» Written request
Reproduce, character for character, the stretch of the material below from the line containing "common name: Northern shoveler" through the line containing "scientific name: Tripsacum dactyloides", including both of those lines.

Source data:

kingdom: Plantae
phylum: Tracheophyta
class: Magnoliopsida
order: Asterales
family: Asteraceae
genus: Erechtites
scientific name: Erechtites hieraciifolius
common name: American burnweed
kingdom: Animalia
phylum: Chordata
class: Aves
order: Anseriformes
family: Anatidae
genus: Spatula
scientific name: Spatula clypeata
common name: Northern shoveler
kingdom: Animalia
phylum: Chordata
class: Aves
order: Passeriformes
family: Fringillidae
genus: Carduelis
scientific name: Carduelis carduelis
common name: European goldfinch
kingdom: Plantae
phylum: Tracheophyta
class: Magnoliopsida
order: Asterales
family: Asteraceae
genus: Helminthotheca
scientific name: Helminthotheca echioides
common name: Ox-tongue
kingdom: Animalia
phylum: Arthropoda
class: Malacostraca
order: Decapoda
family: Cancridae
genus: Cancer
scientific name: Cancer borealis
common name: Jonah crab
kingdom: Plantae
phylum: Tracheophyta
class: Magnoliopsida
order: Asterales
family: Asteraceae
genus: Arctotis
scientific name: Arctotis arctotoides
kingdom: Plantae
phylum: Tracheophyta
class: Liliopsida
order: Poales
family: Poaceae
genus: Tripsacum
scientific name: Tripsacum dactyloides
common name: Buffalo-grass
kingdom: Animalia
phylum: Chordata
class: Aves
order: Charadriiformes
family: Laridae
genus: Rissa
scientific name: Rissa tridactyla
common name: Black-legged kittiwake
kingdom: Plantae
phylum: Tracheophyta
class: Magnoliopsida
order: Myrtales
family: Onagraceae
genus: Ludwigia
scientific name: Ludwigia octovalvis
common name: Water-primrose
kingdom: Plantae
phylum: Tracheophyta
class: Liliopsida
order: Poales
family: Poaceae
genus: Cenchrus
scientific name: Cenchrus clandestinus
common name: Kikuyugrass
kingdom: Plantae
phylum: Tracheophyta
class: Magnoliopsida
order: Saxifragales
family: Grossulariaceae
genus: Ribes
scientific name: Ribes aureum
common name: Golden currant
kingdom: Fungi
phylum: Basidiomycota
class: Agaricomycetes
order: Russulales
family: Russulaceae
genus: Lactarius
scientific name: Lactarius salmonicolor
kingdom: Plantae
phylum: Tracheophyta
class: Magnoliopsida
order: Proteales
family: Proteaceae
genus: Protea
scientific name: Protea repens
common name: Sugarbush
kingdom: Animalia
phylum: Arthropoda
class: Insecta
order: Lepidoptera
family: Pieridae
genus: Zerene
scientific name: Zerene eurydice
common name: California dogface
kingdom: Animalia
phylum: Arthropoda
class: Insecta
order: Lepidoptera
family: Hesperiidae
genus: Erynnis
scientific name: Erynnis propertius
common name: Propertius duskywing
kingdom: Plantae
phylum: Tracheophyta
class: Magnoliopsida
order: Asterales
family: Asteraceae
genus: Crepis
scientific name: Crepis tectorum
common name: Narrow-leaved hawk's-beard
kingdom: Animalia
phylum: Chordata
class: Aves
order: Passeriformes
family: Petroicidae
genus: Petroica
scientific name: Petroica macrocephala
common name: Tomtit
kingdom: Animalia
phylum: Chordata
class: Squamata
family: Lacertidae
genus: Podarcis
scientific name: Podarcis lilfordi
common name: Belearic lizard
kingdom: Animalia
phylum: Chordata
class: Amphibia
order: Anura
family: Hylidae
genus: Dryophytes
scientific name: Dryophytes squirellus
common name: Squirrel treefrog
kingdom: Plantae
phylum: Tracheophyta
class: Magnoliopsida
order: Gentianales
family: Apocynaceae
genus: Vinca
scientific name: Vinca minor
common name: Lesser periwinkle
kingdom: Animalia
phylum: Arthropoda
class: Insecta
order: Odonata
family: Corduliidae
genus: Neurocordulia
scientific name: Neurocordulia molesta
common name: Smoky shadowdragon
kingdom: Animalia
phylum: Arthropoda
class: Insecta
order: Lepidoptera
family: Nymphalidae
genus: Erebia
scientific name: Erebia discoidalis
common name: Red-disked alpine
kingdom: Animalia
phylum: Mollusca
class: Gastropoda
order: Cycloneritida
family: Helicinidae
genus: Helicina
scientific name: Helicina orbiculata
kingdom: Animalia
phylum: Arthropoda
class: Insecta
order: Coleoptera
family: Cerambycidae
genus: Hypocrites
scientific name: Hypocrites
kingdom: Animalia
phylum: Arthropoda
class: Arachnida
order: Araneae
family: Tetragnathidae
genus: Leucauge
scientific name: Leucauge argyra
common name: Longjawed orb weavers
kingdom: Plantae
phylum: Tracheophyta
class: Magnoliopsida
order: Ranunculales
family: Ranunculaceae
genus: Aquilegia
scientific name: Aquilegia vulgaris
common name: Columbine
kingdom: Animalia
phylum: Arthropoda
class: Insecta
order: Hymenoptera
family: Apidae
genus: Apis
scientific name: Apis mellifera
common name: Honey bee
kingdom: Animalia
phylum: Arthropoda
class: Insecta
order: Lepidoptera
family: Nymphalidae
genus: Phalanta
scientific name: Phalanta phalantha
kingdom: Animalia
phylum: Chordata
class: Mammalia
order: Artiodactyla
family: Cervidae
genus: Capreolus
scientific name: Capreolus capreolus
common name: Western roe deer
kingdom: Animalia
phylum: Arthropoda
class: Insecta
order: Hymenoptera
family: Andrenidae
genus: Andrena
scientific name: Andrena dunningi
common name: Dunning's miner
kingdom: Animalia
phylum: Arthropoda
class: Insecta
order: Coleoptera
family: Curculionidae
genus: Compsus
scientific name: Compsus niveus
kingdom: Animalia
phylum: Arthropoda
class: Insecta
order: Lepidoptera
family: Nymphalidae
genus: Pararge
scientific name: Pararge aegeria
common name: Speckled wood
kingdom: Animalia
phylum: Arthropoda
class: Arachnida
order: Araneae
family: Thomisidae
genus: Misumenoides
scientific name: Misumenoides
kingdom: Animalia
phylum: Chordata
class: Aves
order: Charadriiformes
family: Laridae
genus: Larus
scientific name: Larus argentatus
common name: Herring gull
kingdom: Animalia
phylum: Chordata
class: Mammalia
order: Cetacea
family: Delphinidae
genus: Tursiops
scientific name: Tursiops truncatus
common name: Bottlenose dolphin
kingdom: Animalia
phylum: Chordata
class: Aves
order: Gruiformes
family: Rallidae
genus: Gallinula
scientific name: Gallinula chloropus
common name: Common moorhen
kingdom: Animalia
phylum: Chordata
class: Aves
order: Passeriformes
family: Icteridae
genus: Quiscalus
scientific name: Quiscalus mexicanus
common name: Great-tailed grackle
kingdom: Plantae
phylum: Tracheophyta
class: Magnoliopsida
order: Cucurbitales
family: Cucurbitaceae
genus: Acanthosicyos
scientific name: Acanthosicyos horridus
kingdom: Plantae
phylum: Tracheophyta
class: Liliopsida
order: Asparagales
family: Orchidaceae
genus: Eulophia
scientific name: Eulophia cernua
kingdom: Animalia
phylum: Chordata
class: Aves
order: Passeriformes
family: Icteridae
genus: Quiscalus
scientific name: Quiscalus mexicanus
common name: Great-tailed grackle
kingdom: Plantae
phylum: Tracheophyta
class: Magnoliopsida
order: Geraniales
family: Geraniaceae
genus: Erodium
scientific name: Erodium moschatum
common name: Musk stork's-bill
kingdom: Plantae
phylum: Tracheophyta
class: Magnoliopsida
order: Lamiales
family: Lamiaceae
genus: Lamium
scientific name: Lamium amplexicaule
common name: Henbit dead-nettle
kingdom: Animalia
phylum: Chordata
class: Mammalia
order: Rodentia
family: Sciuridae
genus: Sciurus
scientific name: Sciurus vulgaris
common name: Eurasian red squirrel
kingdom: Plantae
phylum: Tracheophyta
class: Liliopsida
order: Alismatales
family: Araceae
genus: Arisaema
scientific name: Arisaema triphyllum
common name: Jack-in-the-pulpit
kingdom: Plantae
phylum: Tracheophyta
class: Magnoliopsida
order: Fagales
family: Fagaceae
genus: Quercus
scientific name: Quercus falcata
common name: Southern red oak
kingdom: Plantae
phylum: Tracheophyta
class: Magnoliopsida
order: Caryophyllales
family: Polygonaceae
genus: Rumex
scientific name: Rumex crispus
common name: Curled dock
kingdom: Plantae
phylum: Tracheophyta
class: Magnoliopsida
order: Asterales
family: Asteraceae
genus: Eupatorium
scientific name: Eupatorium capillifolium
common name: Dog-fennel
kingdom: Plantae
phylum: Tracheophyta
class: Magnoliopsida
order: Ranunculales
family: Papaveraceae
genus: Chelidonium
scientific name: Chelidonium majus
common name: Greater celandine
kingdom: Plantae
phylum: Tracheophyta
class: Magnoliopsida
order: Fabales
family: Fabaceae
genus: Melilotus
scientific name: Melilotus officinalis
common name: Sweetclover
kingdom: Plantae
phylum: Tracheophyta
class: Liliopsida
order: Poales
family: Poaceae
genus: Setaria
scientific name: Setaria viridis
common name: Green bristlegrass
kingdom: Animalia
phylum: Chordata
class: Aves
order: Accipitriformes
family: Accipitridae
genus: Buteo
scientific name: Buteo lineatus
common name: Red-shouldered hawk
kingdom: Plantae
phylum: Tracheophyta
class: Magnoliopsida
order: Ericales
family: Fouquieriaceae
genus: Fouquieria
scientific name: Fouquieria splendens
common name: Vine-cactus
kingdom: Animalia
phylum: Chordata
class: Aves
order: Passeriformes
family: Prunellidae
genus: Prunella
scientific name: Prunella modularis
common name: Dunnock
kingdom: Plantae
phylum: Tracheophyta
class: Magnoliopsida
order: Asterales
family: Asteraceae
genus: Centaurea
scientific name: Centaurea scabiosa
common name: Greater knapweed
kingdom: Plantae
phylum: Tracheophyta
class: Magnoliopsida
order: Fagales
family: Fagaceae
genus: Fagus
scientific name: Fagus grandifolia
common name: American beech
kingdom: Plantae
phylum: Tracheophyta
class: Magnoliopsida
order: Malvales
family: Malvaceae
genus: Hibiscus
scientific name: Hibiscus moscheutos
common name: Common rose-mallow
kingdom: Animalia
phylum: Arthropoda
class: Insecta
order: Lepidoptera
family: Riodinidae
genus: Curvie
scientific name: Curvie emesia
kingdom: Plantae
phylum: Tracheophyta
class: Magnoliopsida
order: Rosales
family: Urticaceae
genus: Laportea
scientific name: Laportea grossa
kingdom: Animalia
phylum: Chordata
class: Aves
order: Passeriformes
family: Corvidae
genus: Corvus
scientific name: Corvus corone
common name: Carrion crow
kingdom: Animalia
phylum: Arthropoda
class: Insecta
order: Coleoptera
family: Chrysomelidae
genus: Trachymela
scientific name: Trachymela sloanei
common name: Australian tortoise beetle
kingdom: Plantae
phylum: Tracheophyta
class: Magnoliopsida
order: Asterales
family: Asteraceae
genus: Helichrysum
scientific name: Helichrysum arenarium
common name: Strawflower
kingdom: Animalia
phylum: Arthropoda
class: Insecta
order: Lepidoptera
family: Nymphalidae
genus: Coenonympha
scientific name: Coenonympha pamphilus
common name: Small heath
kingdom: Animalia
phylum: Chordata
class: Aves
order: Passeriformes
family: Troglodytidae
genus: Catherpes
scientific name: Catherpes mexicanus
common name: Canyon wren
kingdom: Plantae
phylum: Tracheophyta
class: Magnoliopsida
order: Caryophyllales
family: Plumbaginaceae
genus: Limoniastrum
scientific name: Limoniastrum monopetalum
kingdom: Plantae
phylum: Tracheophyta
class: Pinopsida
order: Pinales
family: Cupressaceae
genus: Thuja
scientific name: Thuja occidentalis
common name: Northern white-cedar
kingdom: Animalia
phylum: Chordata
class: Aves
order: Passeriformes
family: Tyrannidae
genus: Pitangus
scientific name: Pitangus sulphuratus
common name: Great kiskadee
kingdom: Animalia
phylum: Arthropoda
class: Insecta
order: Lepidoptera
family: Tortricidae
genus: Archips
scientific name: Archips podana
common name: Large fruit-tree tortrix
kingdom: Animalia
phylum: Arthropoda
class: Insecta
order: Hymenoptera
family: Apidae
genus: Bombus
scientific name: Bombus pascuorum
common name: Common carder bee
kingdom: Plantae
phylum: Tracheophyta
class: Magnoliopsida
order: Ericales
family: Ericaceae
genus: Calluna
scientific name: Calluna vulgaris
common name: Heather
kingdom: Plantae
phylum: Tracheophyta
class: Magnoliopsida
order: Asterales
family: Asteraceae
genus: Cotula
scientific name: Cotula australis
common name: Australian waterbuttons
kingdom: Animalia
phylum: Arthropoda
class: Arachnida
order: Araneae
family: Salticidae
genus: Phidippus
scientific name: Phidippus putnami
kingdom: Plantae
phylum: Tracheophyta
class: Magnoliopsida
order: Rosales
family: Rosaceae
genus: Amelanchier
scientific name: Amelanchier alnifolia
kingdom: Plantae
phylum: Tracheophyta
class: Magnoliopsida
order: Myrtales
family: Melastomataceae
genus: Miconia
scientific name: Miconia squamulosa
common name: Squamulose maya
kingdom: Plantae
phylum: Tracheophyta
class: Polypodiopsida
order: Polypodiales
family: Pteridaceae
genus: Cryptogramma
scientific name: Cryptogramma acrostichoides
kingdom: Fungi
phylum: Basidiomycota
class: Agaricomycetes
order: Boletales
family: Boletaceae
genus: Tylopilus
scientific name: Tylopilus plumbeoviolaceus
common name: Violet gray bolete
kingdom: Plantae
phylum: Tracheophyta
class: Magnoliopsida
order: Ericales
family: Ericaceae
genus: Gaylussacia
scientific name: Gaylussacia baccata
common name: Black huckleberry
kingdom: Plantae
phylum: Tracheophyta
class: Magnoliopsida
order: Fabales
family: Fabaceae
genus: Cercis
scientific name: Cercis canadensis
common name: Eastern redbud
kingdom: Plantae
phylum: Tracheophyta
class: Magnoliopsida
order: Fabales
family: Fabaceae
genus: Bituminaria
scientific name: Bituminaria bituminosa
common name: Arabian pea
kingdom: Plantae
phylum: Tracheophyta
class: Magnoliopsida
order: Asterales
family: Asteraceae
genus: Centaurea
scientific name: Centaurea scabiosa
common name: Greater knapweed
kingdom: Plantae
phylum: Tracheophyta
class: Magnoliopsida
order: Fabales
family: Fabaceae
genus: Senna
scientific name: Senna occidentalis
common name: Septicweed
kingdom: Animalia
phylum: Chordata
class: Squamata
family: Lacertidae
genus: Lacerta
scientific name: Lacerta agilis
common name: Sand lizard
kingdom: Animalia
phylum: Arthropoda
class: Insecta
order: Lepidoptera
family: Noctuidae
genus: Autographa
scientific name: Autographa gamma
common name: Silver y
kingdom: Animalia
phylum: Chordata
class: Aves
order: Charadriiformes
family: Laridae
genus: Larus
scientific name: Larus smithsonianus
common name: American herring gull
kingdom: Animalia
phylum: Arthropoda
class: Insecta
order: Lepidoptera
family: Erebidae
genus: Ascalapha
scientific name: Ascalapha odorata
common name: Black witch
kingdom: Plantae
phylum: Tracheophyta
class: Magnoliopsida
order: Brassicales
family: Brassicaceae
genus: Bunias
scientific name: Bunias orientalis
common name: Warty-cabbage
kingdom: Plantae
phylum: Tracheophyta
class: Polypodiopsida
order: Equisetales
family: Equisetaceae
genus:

» Finished task
common name: Northern shoveler
kingdom: Animalia
phylum: Chordata
class: Aves
order: Passeriformes
family: Fringillidae
genus: Carduelis
scientific name: Carduelis carduelis
common name: European goldfinch
kingdom: Plantae
phylum: Tracheophyta
class: Magnoliopsida
order: Asterales
family: Asteraceae
genus: Helminthotheca
scientific name: Helminthotheca echioides
common name: Ox-tongue
kingdom: Animalia
phylum: Arthropoda
class: Malacostraca
order: Decapoda
family: Cancridae
genus: Cancer
scientific name: Cancer borealis
common name: Jonah crab
kingdom: Plantae
phylum: Tracheophyta
class: Magnoliopsida
order: Asterales
family: Asteraceae
genus: Arctotis
scientific name: Arctotis arctotoides
kingdom: Plantae
phylum: Tracheophyta
class: Liliopsida
order: Poales
family: Poaceae
genus: Tripsacum
scientific name: Tripsacum dactyloides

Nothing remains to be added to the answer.